Please output the data exactly, minus pictures.

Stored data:
----------------

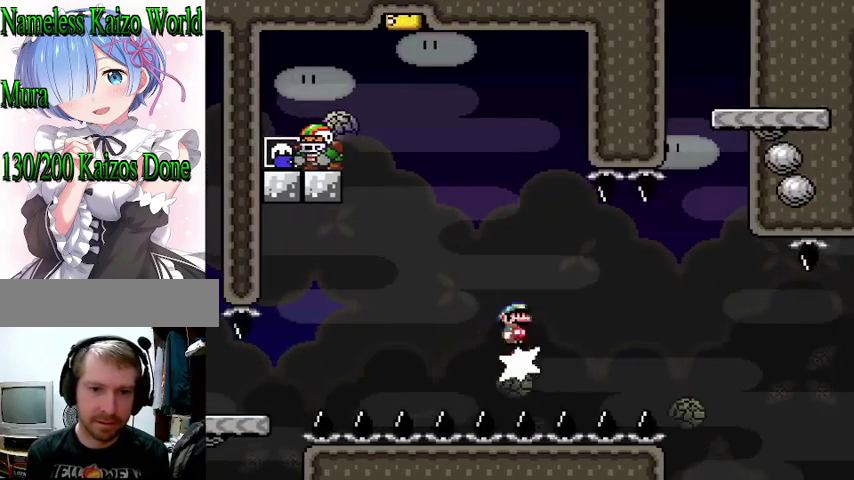
{"buttons": ["X"], "events": [[33, "DPAD_RIGHT", "down"], [167, "DPAD_RIGHT", "up"]]}
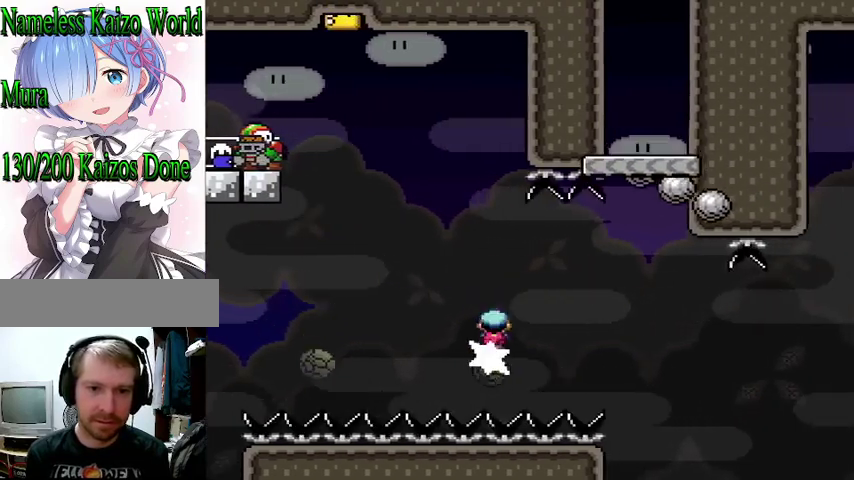
{"buttons": ["X", "DPAD_RIGHT"], "events": [[367, "DPAD_LEFT", "down"], [433, "DPAD_LEFT", "up"], [500, "DPAD_RIGHT", "down"]]}
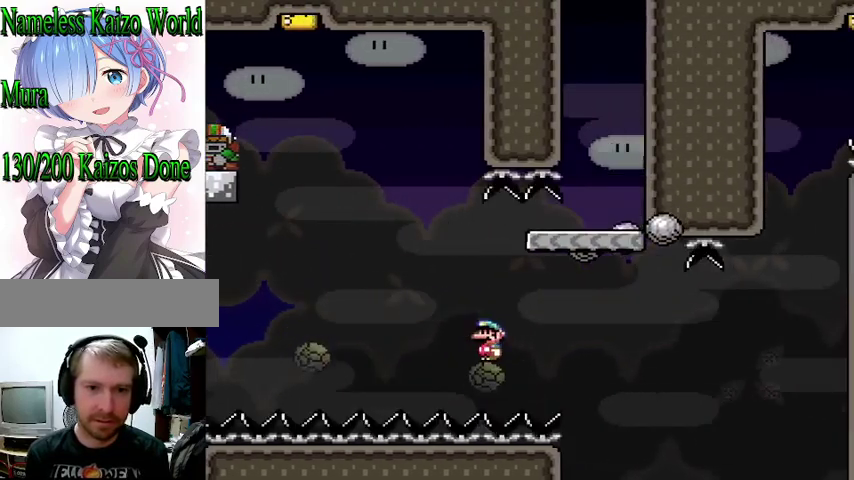
{"buttons": ["A", "X", "DPAD_LEFT"], "events": [[267, "A", "down"], [400, "DPAD_RIGHT", "up"], [467, "DPAD_LEFT", "down"]]}
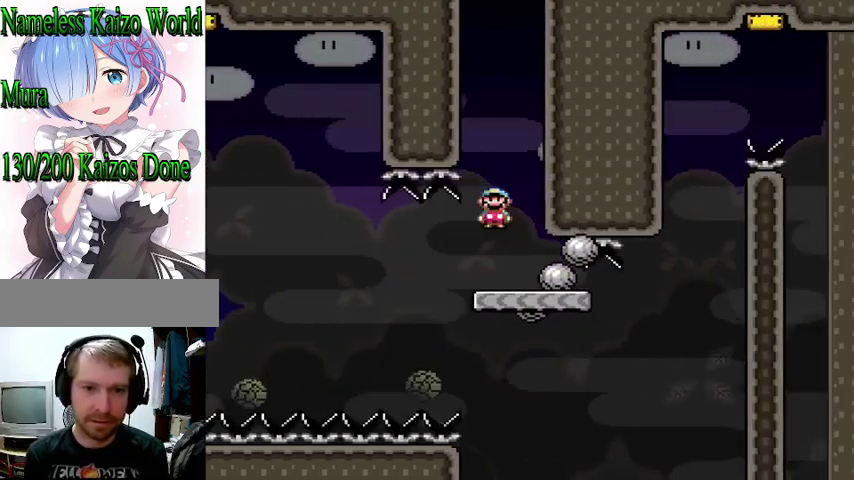
{"buttons": ["Y", "DPAD_RIGHT"], "events": [[33, "A", "up"], [67, "DPAD_LEFT", "up"], [100, "X", "up"], [167, "DPAD_RIGHT", "down"], [200, "Y", "down"]]}
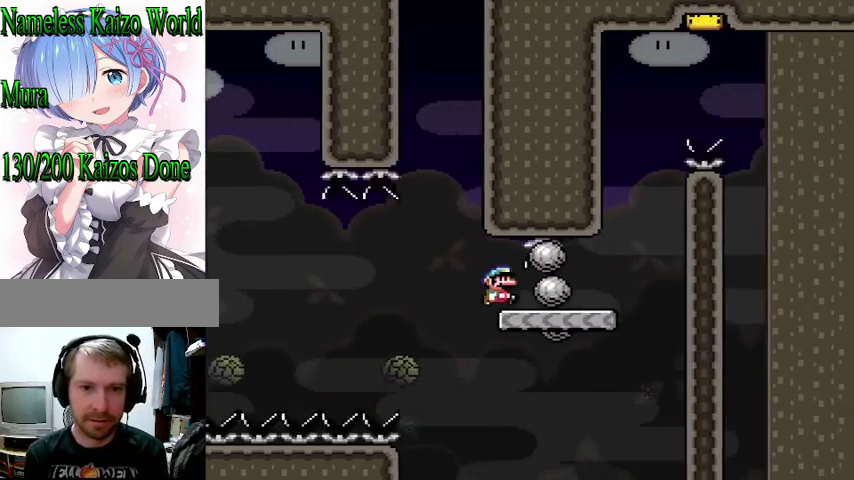
{"buttons": ["Y", "DPAD_LEFT"], "events": [[267, "DPAD_RIGHT", "up"], [333, "DPAD_LEFT", "down"]]}
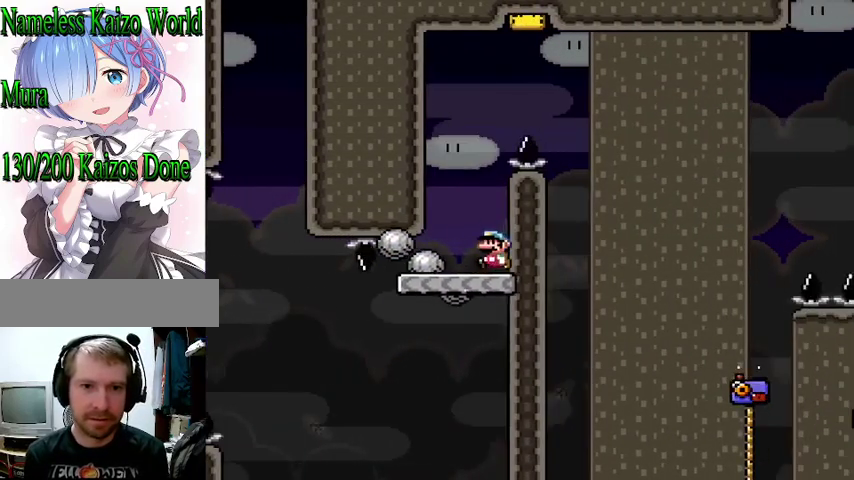
{"buttons": ["B", "Y", "DPAD_RIGHT"], "events": [[200, "DPAD_LEFT", "up"], [300, "DPAD_RIGHT", "down"], [333, "B", "down"]]}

----------------

- TASK SOLUTION -
{"buttons": ["X"], "events": [[33, "DPAD_RIGHT", "down"], [167, "DPAD_RIGHT", "up"]]}
{"buttons": ["X", "DPAD_RIGHT"], "events": [[367, "DPAD_LEFT", "down"], [433, "DPAD_LEFT", "up"], [500, "DPAD_RIGHT", "down"]]}
{"buttons": ["A", "X", "DPAD_LEFT"], "events": [[267, "A", "down"], [400, "DPAD_RIGHT", "up"], [467, "DPAD_LEFT", "down"]]}
{"buttons": ["Y", "DPAD_RIGHT"], "events": [[33, "A", "up"], [67, "DPAD_LEFT", "up"], [100, "X", "up"], [167, "DPAD_RIGHT", "down"], [200, "Y", "down"]]}
{"buttons": ["Y", "DPAD_LEFT"], "events": [[267, "DPAD_RIGHT", "up"], [333, "DPAD_LEFT", "down"]]}
{"buttons": ["B", "Y", "DPAD_RIGHT"], "events": [[200, "DPAD_LEFT", "up"], [300, "DPAD_RIGHT", "down"], [333, "B", "down"]]}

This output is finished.